▶ Textabschnitt
##############################
Dezember 2014  Druckansicht
Von Mario Candeias

Wie Konturen des Neuen allmählich sichtbar werden

Der Name der Zeit? Unklar. Post-alles, Interregnum. Die US-Hegemonie ist seit den Zeiten neoliberaler Transnationalisierung infrage gestellt, das Empire längst kein USamerikanisches mehr. Ein Hegemoniewechsel ist in vollem Gange, vielleicht nicht nach China, wie es die Weltsystemtheorie (Arrighi) nahelegte, aber doch nach »Chimerika« (Niall Ferguson). Seit der globalen Finanzkrise ist kein Projekt in Sicht, das den aktiven Konsens der Subalternen reorganisieren, Akkumulationsperspektiven auf erweiterter Stufenleiter öffnen und eine neue Weltordnung etablieren könnte.
##############################
Welchen Begriff von Niall Ferguson nennt der Textabschnitt als Richtung des laufenden Hegemoniewechsels?

▶ Arbeitsmaterial
##############################
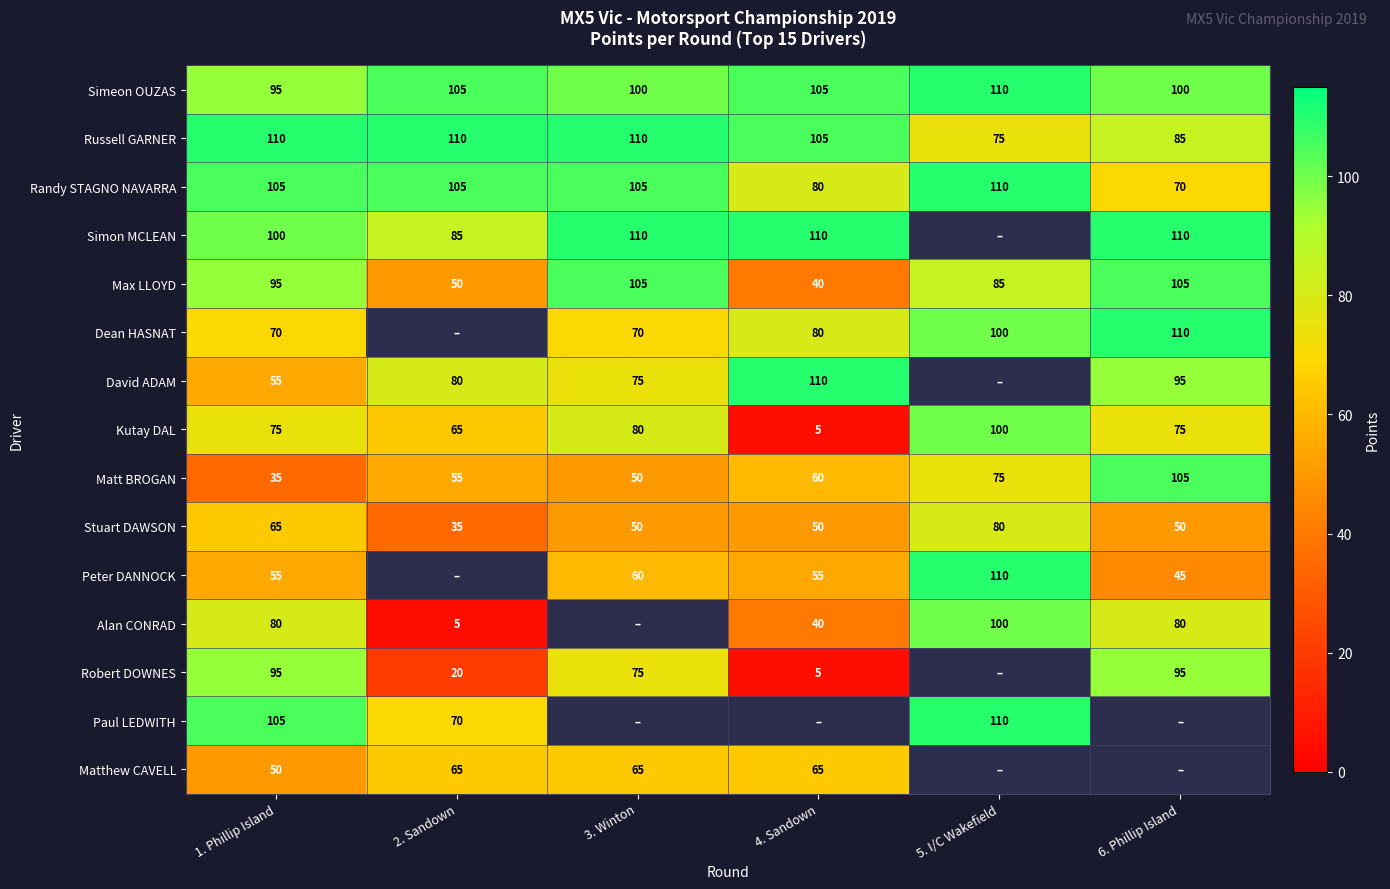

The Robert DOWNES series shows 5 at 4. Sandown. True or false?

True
##############################
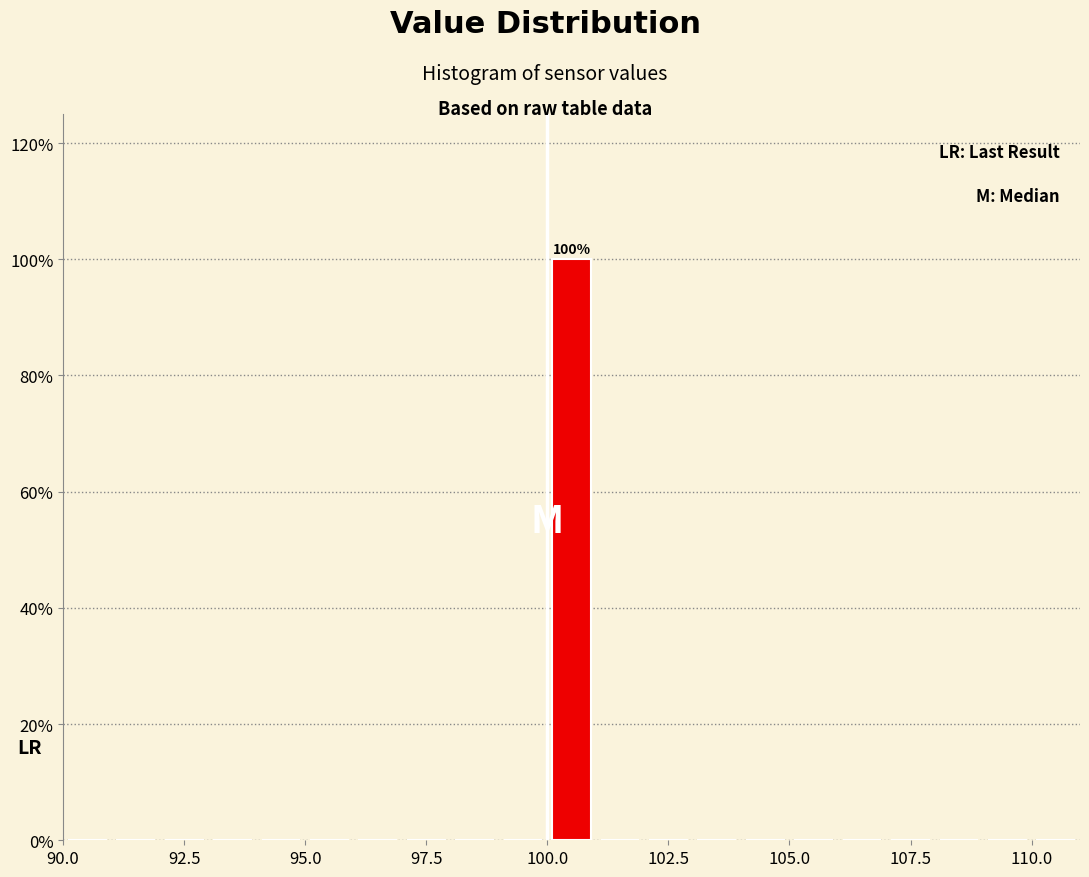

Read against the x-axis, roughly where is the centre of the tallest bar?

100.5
##############################
▶ Antwort
»Chimerika«